Joan Crawford, unvarnished: Christina Crawford talks about TCM’s new documentary on Joan Crawford, which doesn’t sidestep the diva’s dark side – television – Brief Article

Christian McLaughlin

When the new special Joan Crawford: The Ultimate Movie Star premieres on Turner Classic Movies on August 1, Joan’s daughter Christina Crawford won’t be watching. “I don’t have cable,” admits the author of 1997’s Mommie Dearest: Twentieth Anniversary Edition. But Christina did travel to Los Angeles from her home in northern Idaho to be interviewed on-camera for the documentary by producer-director Peter Fitzgerald. “I rarely get asked to participate in these things,” she comments wryly, referring to cable networks’ penchant for whitewashed puff pieces with titles containing phrases like “ultimate movie star.”

Not to worry. The fascinating Joan Crawford is a lot more E! True Hollywood Story than Lifetime Intimate Portrait. Thoroughly researched and packed with family photos, obscure stills, and film clips–and even a hilariously creepy public service announcement for Joan’s favorite charity, the Jimmy Fund–the special exhaustively covers Crawford’s life. Joan Crawford tracks the onetime Lucille LeSueur from dust-bowl hoofer to wildly ambitious contract player to major movie goddess to fallen star triumphantly reinventing herself as the alcoholic nightmare so familiar to fans the film Mommie Dearest, the Showgirls of ’80s.

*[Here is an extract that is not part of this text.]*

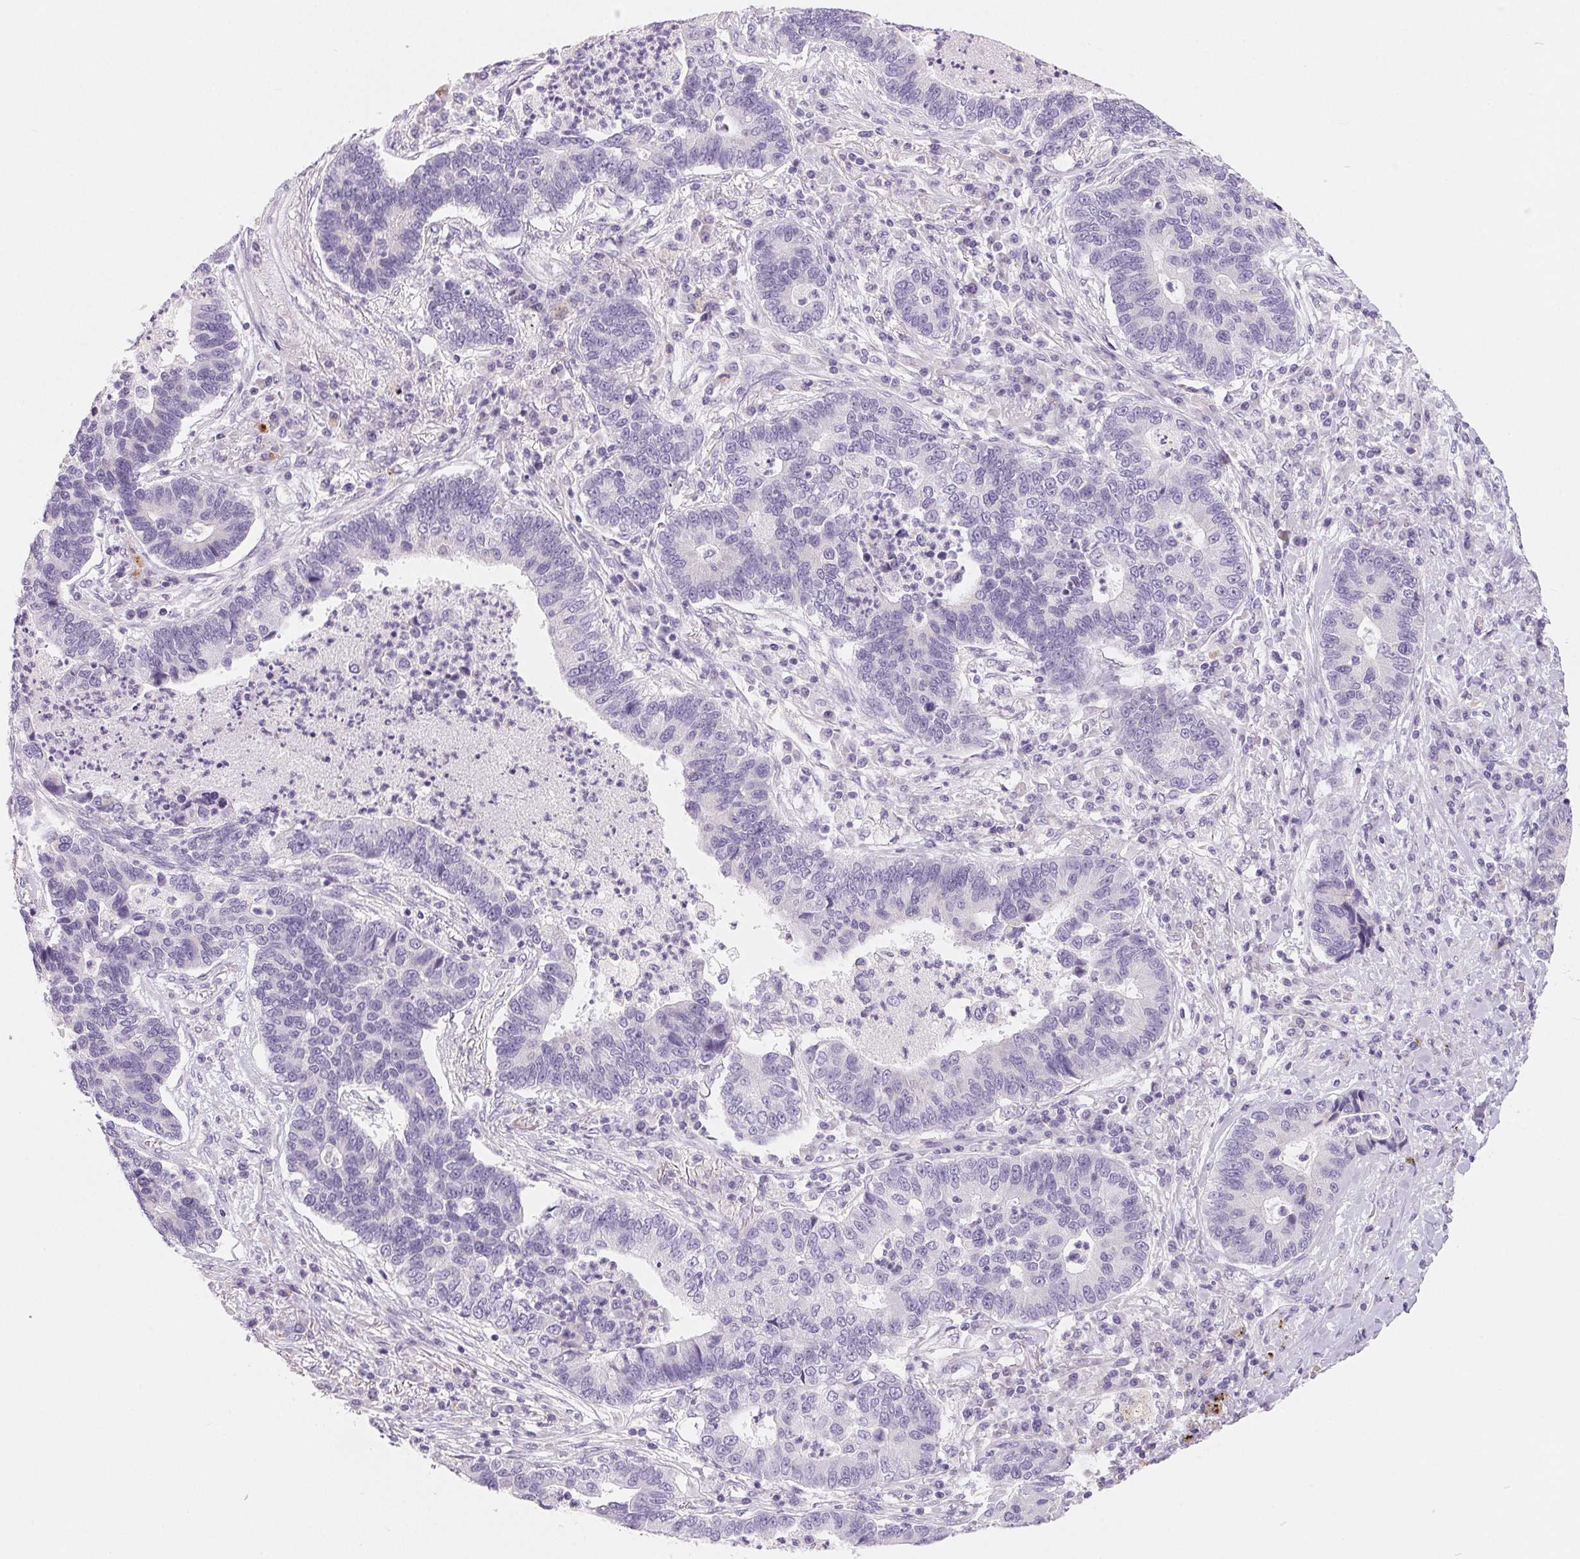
{"staining": {"intensity": "negative", "quantity": "none", "location": "none"}, "tissue": "lung cancer", "cell_type": "Tumor cells", "image_type": "cancer", "snomed": [{"axis": "morphology", "description": "Adenocarcinoma, NOS"}, {"axis": "topography", "description": "Lung"}], "caption": "High power microscopy image of an immunohistochemistry (IHC) image of lung cancer (adenocarcinoma), revealing no significant expression in tumor cells.", "gene": "SPACA5B", "patient": {"sex": "female", "age": 57}}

A multifaceted perspective on Joan’s career and personal life is provided by an inspired assortment of interviews, including playright and rabid Crawford fan Charles Busch, director and former lover Vincent Sherman (who admits to giving Joan a well-deserved slap in the face), costars Betsy Palmer and Diane Baker, and Christina herself, who reveals the origin of Joan’s most notorious pet peeve: When Joan was a child, her impoverished mother was forced to take a job at a laundry, where the family lived in a cramped back room full of–yes!–wire hangers!

The special doesn’t shy away from Joan’s downward spiral (a.k.a. The Trog Years), which reached its surreally ludicrous nadir when Joan stepped in to replace her very ill daughter on the daytime drama The Secret Storm. From her hospital bed, for “three terrible days,” Christina watched a drunken Joan bludgeon her way through live soap opera episodes. The documentary isn’t fully able to explain exactly how 60-something Joan managed to convince Secret Storm producers to allow her to fill in for a 25-ish ingenue, but Christina says her mother was driven by extreme jealousy: “[Joan] was a recluse. She sat in her New York apartment and watched me on the soap. She wanted to recapture her youth.” Viewers interested in recapturing this bit of camp history are out of luck–tragically, those kinescopes are not included in the documentary and may have been permanently erased by CBS years ago. If that’s the case, somebody there deserves to be beaten with a can of Old Dutch Cleanser.

McLaughlin is the creator of the MTV soap Spyder Games.